Video isn’t always the right medium for telling your story, but it can be a very powerful one, according to Annie Granatstein, Head of WP BrandStudio, the branded content agency within The Washington Post.

During a ClickZ webinar hosted by OpenText Hightail, Granatstein said, “We have all these different ways of telling a story and video is just one. But video works really, really well when a story is something very human and something very visual.” She added that because video affects audio and visual senses, it can have more of an emotional impact and be more immersive. “You’re actually in this person’s world that you’re watching, in a way that you can’t be if you’re reading an article about them.”

Once you’ve decided that video is the right format for telling your story, you’ll need to start planning your script. Here are five best practices Granatstein shared for creating stories that matter with video, including creating that sense of immersive experiences:

1. Immerse your audience – Sometimes the audience can picture themselves inside the story because they relate to the character in a one-on-one way. Granatstein shared an example of a multimedia project her team created for a camera company, where they transported the audience into a 16-year-old photography prodigy’s creative process. They shared his journey as he shot photos on the streets of New York, with multimedia components including his actual photographs and audio clips with his family and friends talking about why he went into photography at such a young age. “And it really transports our audience inside his creative process in a very immersive way,” she said.

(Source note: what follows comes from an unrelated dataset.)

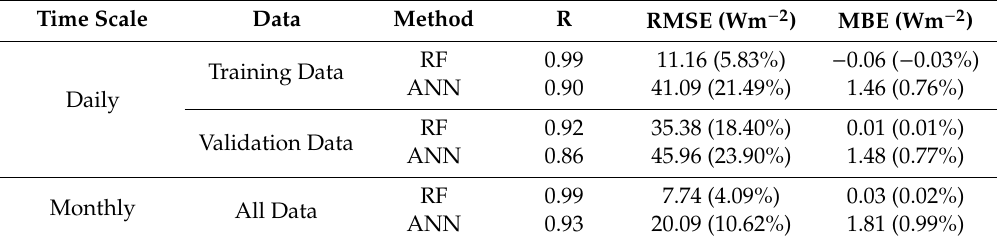
Figure 14. Results of evaluation for monthly mean estimated R S data from Himawari-8 AHI data using the ANN method with ground-measured R S from CDC / CMA from February to May 2016. N is the number of data point. Table 3. Statistical parameters of training and validation data of two models at the daily and monthly time scale.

2. Humanize the issue. A lot of Granatstein’s work is focused on thought leadership or corporate responsibility campaigns, with brands wanting to get the word out about their environmental or social issue efforts. “What we really like to do is put a human face on these issues and move between the communication elements of the issue and the more human state of the issue.” In one campaign tied to fighting the opioid epidemic, for example, the multimedia experience moved between educational elements and statistics and human stories of people affected by the epidemic—including addicts, treatment providers, police officers.

3. Find a new angle. Often, a client wants to talk about a certain topic, but Granatstein said it’s really important to “find that fresh, unique angle, very much in the same way that a journalist does—that thing that people haven’t heard before and that will really feel unique and eye-opening to them.” A Canadian government agency focused on tourism wanted to share transformative experiences of Americans going to Canada and really feeling like they had gotten something from the journey. The unique angle Granatstein’s team took was to profile a Cajun top chef, as he went to Canada to find his Cajun roots. It was a fresh angle, because it shared a little-known piece of history that Cajun people descend from Acadians who live in eastern Canada.

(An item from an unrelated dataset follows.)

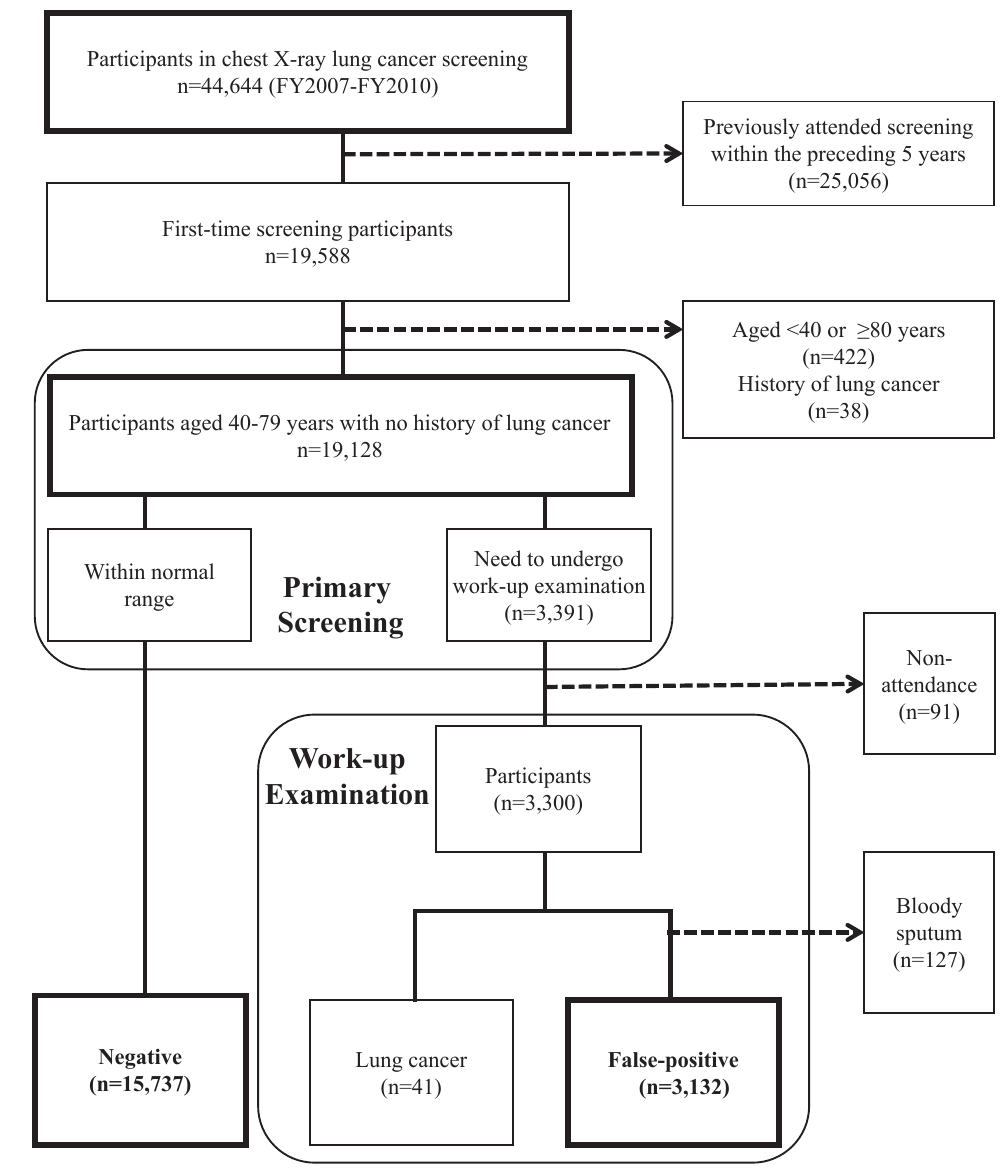
Figure 2. Selection of the study cohort. First-time lung cancer screening participants aged 40 – 79 years with no personal history of lung cancer, who had undergone work-up examinations, and who had no bloody sputum were included in the analysis. The study cohort consisted of 15737 participants with negative results and 3132 participants with false-positive results. FY, fi scal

4. Think B2H, not B2B – Granatstein said about one-third of the content her team creates is for B2B advertisers who are looking to reach a business or tech decision maker audience. Instead of thinking of the content as B2B, however, Granatstein said it’s important “to think of it as business to human content and to put the people first—and take a different and potentially more creative approach than people normally think of with B2B content.”

5. Visualize the invisible – Granatstein said this best practice is very important when dealing with B2B or technology advertisers that want to show something behind the scenes that’s intangible. Granatstein said using compelling sourced photographic images and graphics that paint the picture can really help bring such concepts to life.